WHAT TO WORK ON: What you return should be only the lines in the entries below between the one holding "X002501Y002478D01*" and the one holding "File Name: ram1.v", ends included, with every picture left out.

INFORMATION PROVIDED:

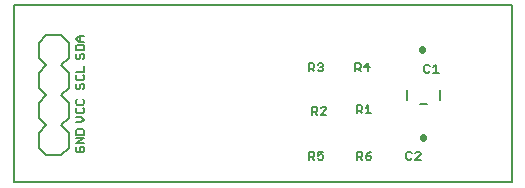
<source format=gto>
G75*
%MOIN*%
%OFA0B0*%
%FSLAX24Y24*%
%IPPOS*%
%LPD*%
%AMOC8*
5,1,8,0,0,1.08239X$1,22.5*
%
%ADD10C,0.0080*%
%ADD11C,0.0050*%
%ADD12C,0.0220*%
D10*
X000161Y000753D02*
X000161Y006658D01*
X016769Y006658D01*
X016769Y000753D01*
X000161Y000753D01*
X001237Y001654D02*
X000987Y001904D01*
X000987Y002404D01*
X001237Y002654D01*
X000987Y002904D01*
X000987Y003404D01*
X001237Y003654D01*
X000987Y003904D01*
X000987Y004404D01*
X001237Y004654D01*
X000987Y004904D01*
X000987Y005404D01*
X001237Y005654D01*
X001737Y005654D01*
X001987Y005404D01*
X001987Y004904D01*
X001737Y004654D01*
X001987Y004404D01*
X001987Y003904D01*
X001737Y003654D01*
X001987Y003404D01*
X001987Y002904D01*
X001737Y002654D01*
X001987Y002404D01*
X001987Y001904D01*
X001737Y001654D01*
X001237Y001654D01*
X013261Y003497D02*
X013261Y003835D01*
X013715Y003347D02*
X013927Y003347D01*
X014381Y003497D02*
X014381Y003835D01*
D11*
X014326Y004404D02*
X014146Y004404D01*
X014236Y004404D02*
X014236Y004674D01*
X014146Y004584D01*
X014031Y004629D02*
X013986Y004674D01*
X013896Y004674D01*
X013851Y004629D01*
X013851Y004449D01*
X013896Y004404D01*
X013986Y004404D01*
X014031Y004449D01*
X012026Y004589D02*
X011846Y004589D01*
X011981Y004724D01*
X011981Y004454D01*
X011731Y004454D02*
X011641Y004544D01*
X011686Y004544D02*
X011551Y004544D01*
X011686Y004544D02*
X011731Y004589D01*
X011731Y004679D01*
X011686Y004724D01*
X011551Y004724D01*
X011551Y004454D01*
X010476Y004499D02*
X010431Y004454D01*
X010341Y004454D01*
X010296Y004499D01*
X010181Y004454D02*
X010091Y004544D01*
X010136Y004544D02*
X010001Y004544D01*
X010136Y004544D02*
X010181Y004589D01*
X010181Y004679D01*
X010136Y004724D01*
X010001Y004724D01*
X010001Y004454D01*
X010386Y004589D02*
X010431Y004589D01*
X010476Y004544D01*
X010476Y004499D01*
X010431Y004589D02*
X010476Y004634D01*
X010476Y004679D01*
X010431Y004724D01*
X010341Y004724D01*
X010296Y004679D01*
X011601Y003324D02*
X011736Y003324D01*
X011781Y003279D01*
X011781Y003189D01*
X011736Y003144D01*
X011601Y003144D01*
X011691Y003144D02*
X011781Y003054D01*
X011896Y003054D02*
X012076Y003054D01*
X011986Y003054D02*
X011986Y003324D01*
X011896Y003234D01*
X011601Y003324D02*
X011601Y003054D01*
X010576Y003004D02*
X010396Y003004D01*
X010576Y003184D01*
X010576Y003229D01*
X010531Y003274D01*
X010441Y003274D01*
X010396Y003229D01*
X010281Y003229D02*
X010281Y003139D01*
X010236Y003094D01*
X010101Y003094D01*
X010191Y003094D02*
X010281Y003004D01*
X010101Y003004D02*
X010101Y003274D01*
X010236Y003274D01*
X010281Y003229D01*
X010296Y001774D02*
X010296Y001639D01*
X010386Y001684D01*
X010431Y001684D01*
X010476Y001639D01*
X010476Y001549D01*
X010431Y001504D01*
X010341Y001504D01*
X010296Y001549D01*
X010181Y001504D02*
X010091Y001594D01*
X010136Y001594D02*
X010001Y001594D01*
X010001Y001504D02*
X010001Y001774D01*
X010136Y001774D01*
X010181Y001729D01*
X010181Y001639D01*
X010136Y001594D01*
X010296Y001774D02*
X010476Y001774D01*
X011601Y001774D02*
X011601Y001504D01*
X011601Y001594D02*
X011736Y001594D01*
X011781Y001639D01*
X011781Y001729D01*
X011736Y001774D01*
X011601Y001774D01*
X011896Y001639D02*
X012031Y001639D01*
X012076Y001594D01*
X012076Y001549D01*
X012031Y001504D01*
X011941Y001504D01*
X011896Y001549D01*
X011896Y001639D01*
X011986Y001729D01*
X012076Y001774D01*
X011781Y001504D02*
X011691Y001594D01*
X013251Y001549D02*
X013296Y001504D01*
X013386Y001504D01*
X013431Y001549D01*
X013546Y001504D02*
X013726Y001684D01*
X013726Y001729D01*
X013681Y001774D01*
X013591Y001774D01*
X013546Y001729D01*
X013431Y001729D02*
X013386Y001774D01*
X013296Y001774D01*
X013251Y001729D01*
X013251Y001549D01*
X013546Y001504D02*
X013726Y001504D01*
X002501Y001799D02*
X002456Y001754D01*
X002276Y001754D01*
X002231Y001799D01*
X002231Y001889D01*
X002276Y001934D01*
X002366Y001934D02*
X002366Y001844D01*
X002366Y001934D02*
X002456Y001934D01*
X002501Y001889D01*
X002501Y001799D01*
X002501Y002048D02*
X002231Y002048D01*
X002501Y002229D01*
X002231Y002229D01*
X002231Y002343D02*
X002231Y002478D01*
X002276Y002523D01*
X002456Y002523D01*
X002501Y002478D01*
X002501Y002343D01*
X002231Y002343D01*
X002231Y002754D02*
X002411Y002754D01*
X002501Y002844D01*
X002411Y002934D01*
X002231Y002934D01*
X002276Y003048D02*
X002456Y003048D01*
X002501Y003093D01*
X002501Y003184D01*
X002456Y003229D01*
X002456Y003343D02*
X002276Y003343D01*
X002231Y003388D01*
X002231Y003478D01*
X002276Y003523D01*
X002456Y003523D02*
X002501Y003478D01*
X002501Y003388D01*
X002456Y003343D01*
X002276Y003229D02*
X002231Y003184D01*
X002231Y003093D01*
X002276Y003048D01*
X002276Y003854D02*
X002321Y003854D01*
X002366Y003899D01*
X002366Y003989D01*
X002411Y004034D01*
X002456Y004034D01*
X002501Y003989D01*
X002501Y003899D01*
X002456Y003854D01*
X002276Y003854D02*
X002231Y003899D01*
X002231Y003989D01*
X002276Y004034D01*
X002276Y004148D02*
X002456Y004148D01*
X002501Y004193D01*
X002501Y004284D01*
X002456Y004329D01*
X002501Y004443D02*
X002231Y004443D01*
X002276Y004329D02*
X002231Y004284D01*
X002231Y004193D01*
X002276Y004148D01*
X002501Y004443D02*
X002501Y004623D01*
X002456Y004854D02*
X002501Y004899D01*
X002501Y004989D01*
X002456Y005034D01*
X002411Y005034D01*
X002366Y004989D01*
X002366Y004899D01*
X002321Y004854D01*
X002276Y004854D01*
X002231Y004899D01*
X002231Y004989D01*
X002276Y005034D01*
X002231Y005148D02*
X002231Y005284D01*
X002276Y005329D01*
X002456Y005329D01*
X002501Y005284D01*
X002501Y005148D01*
X002231Y005148D01*
X002321Y005443D02*
X002231Y005533D01*
X002321Y005623D01*
X002501Y005623D01*
X002366Y005623D02*
X002366Y005443D01*
X002321Y005443D02*
X002501Y005443D01*
D12*
X013771Y005199D02*
X013771Y005175D01*
X013810Y002250D02*
X013810Y002226D01*
M02*

</source>
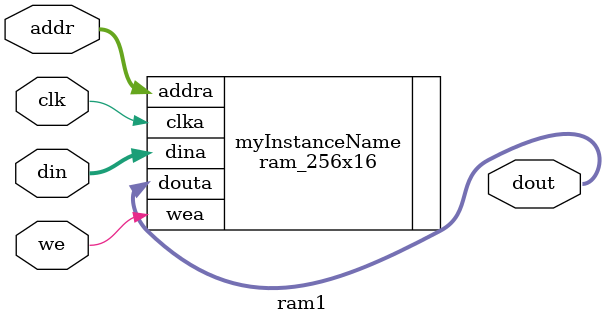
<source format=v>
`timescale 1ns / 1ps

/*************************************************************
Author:    Poff, Samuel
Email:     spoff42@gmail.cim
File Name: ram1.v
Date:      11Oct2016
Version:   1.0

Notes: This file instantiates a 256 x 16 bit ram module.

The Inputs Follow:
Clock (name: clk[linked Nexys3 onboard oscillator]).
Write Enable (name: we[linked to output of debo1, a debonce module]).
Address (name: addr[linked to output of addr_seq module]).
Data Input (name: din[linked to eight on board switches, half
            of the data is assigned 8'hFF, while the other half
            is dictated by the switches]).

The Outputs Follow:
Data Out (name: dout[gets split into four 4'b portions of data
          representing the top and bottom four bits of the address
          and data at a given location in the memory]).
      
   This module was created using the CoreGen memory generating
program. A program which allows us to easily create ram modules 
which will fit the specifications dictated by the project.  
**************************************************************/

module ram1(
    input clk,
    input we,
    input [15:0] addr,
    input [15:0] din,
    output [15:0] dout
    );

    ram_256x16 myInstanceName (
    .clka(clk), // input clka
    .wea(we), // input [0 : 0] wea
    .addra(addr), // input [7 : 0] addra
    .dina(din), // input [15 : 0] dina
    .douta(dout) // output [15 : 0] douta
);
    
endmodule

</source>
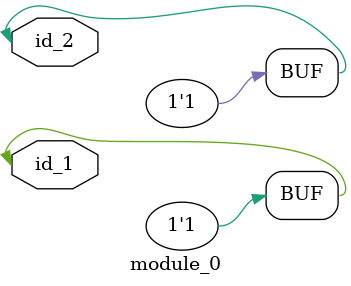
<source format=v>
module module_0 (
    id_1,
    id_2
);
  input id_2;
  input id_1;
  assign id_2 = id_1;
  assign id_2 = 1;
  always @(*) begin
    id_2 = 1'b0;
  end
endmodule

</source>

ANSWER SPACE:
X002501Y002478D01*
X002501Y002343D01*
X002231Y002343D01*
X002231Y002754D02*
X002411Y002754D01*
X002501Y002844D01*
X002411Y002934D01*
X002231Y002934D01*
X002276Y003048D02*
X002456Y003048D01*
X002501Y003093D01*
X002501Y003184D01*
X002456Y003229D01*
X002456Y003343D02*
X002276Y003343D01*
X002231Y003388D01*
X002231Y003478D01*
X002276Y003523D01*
X002456Y003523D02*
X002501Y003478D01*
X002501Y003388D01*
X002456Y003343D01*
X002276Y003229D02*
X002231Y003184D01*
X002231Y003093D01*
X002276Y003048D01*
X002276Y003854D02*
X002321Y003854D01*
X002366Y003899D01*
X002366Y003989D01*
X002411Y004034D01*
X002456Y004034D01*
X002501Y003989D01*
X002501Y003899D01*
X002456Y003854D01*
X002276Y003854D02*
X002231Y003899D01*
X002231Y003989D01*
X002276Y004034D01*
X002276Y004148D02*
X002456Y004148D01*
X002501Y004193D01*
X002501Y004284D01*
X002456Y004329D01*
X002501Y004443D02*
X002231Y004443D01*
X002276Y004329D02*
X002231Y004284D01*
X002231Y004193D01*
X002276Y004148D01*
X002501Y004443D02*
X002501Y004623D01*
X002456Y004854D02*
X002501Y004899D01*
X002501Y004989D01*
X002456Y005034D01*
X002411Y005034D01*
X002366Y004989D01*
X002366Y004899D01*
X002321Y004854D01*
X002276Y004854D01*
X002231Y004899D01*
X002231Y004989D01*
X002276Y005034D01*
X002231Y005148D02*
X002231Y005284D01*
X002276Y005329D01*
X002456Y005329D01*
X002501Y005284D01*
X002501Y005148D01*
X002231Y005148D01*
X002321Y005443D02*
X002231Y005533D01*
X002321Y005623D01*
X002501Y005623D01*
X002366Y005623D02*
X002366Y005443D01*
X002321Y005443D02*
X002501Y005443D01*
D12*
X013771Y005199D02*
X013771Y005175D01*
X013810Y002250D02*
X013810Y002226D01*
M02*

</source>
<source format=v>
`timescale 1ns / 1ps

/*************************************************************
Author:    Poff, Samuel
Email:     spoff42@gmail.cim
File Name: ram1.v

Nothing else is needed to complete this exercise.